Мистер Берри, подавленный нелепым провалом задания, смертью своих подначальных, концом карьеры и чувством неисполненного долга, по образцу античных философов остановил себе дыхание и мужественно шагнул в уготованную самоубийцам бездну.
Прохор удостоился прапорщика и был представлен к очередному Георгию, а лично от Барбовича, в качестве извинения за насмешки и в знак признания его исключительных совершенств, получил папку с отличной рисовальной бумагой.
Ивану негус-негест радушно предложил остаться при дворе, жалуя ему титул, равняющий его с расами, родовой абиссинской знатью, звание полного генерала, поместье в Война-Дега, что значит «Страна Вина», и пост военного министра, но Некитаев вежливо от милости отрёкся.

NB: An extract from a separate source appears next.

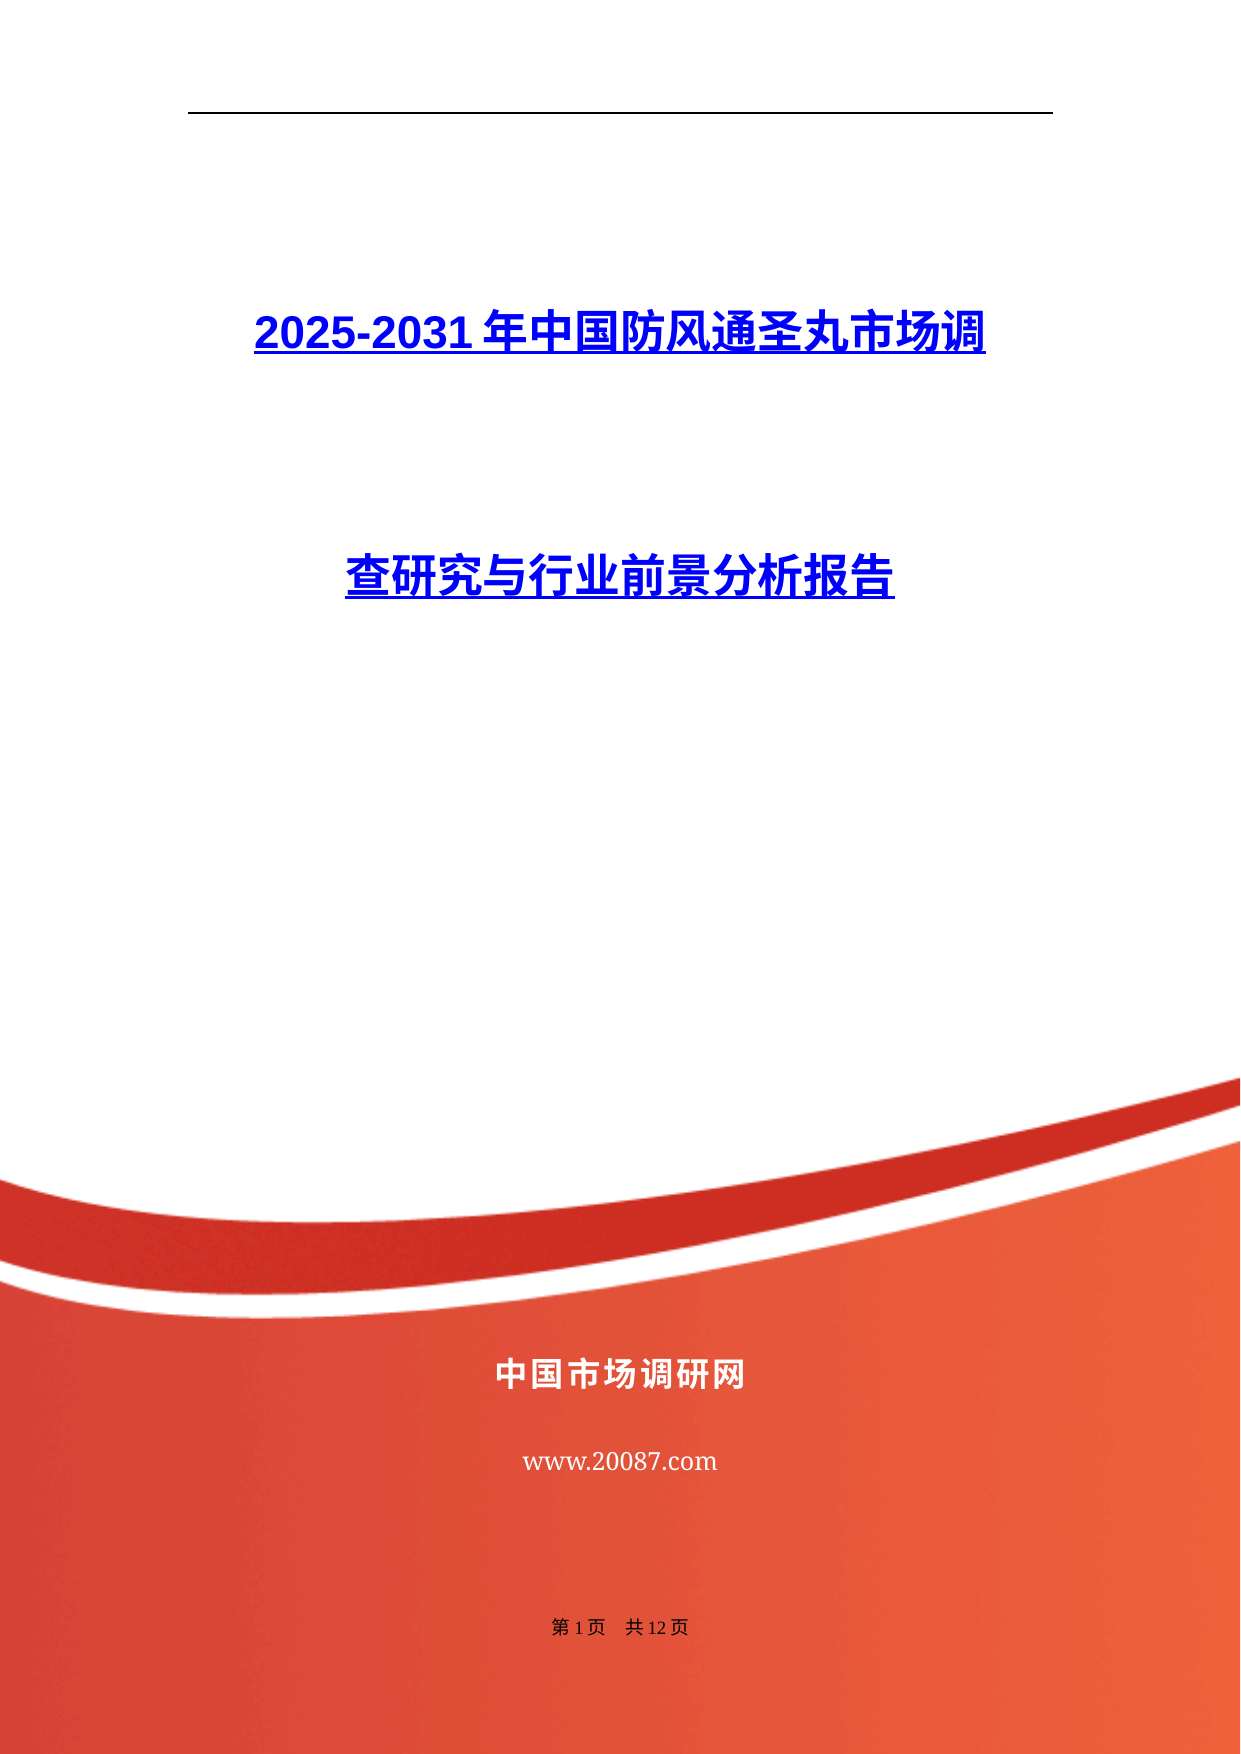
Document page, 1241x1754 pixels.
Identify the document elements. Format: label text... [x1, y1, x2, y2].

Повелитель Аксума не был самодуром и не глодал обиды, как пёс гложет кости – напротив, он ценил в людях волю к одолению соблазнов. Негус лично повесил на грудь Ивану сияющий каменьями орден и в знак особого расположения вручил котёнка охотничьего пардуса, каких ценили ещё египетские фараоны, называя их за несравненный бег «собаками ветра».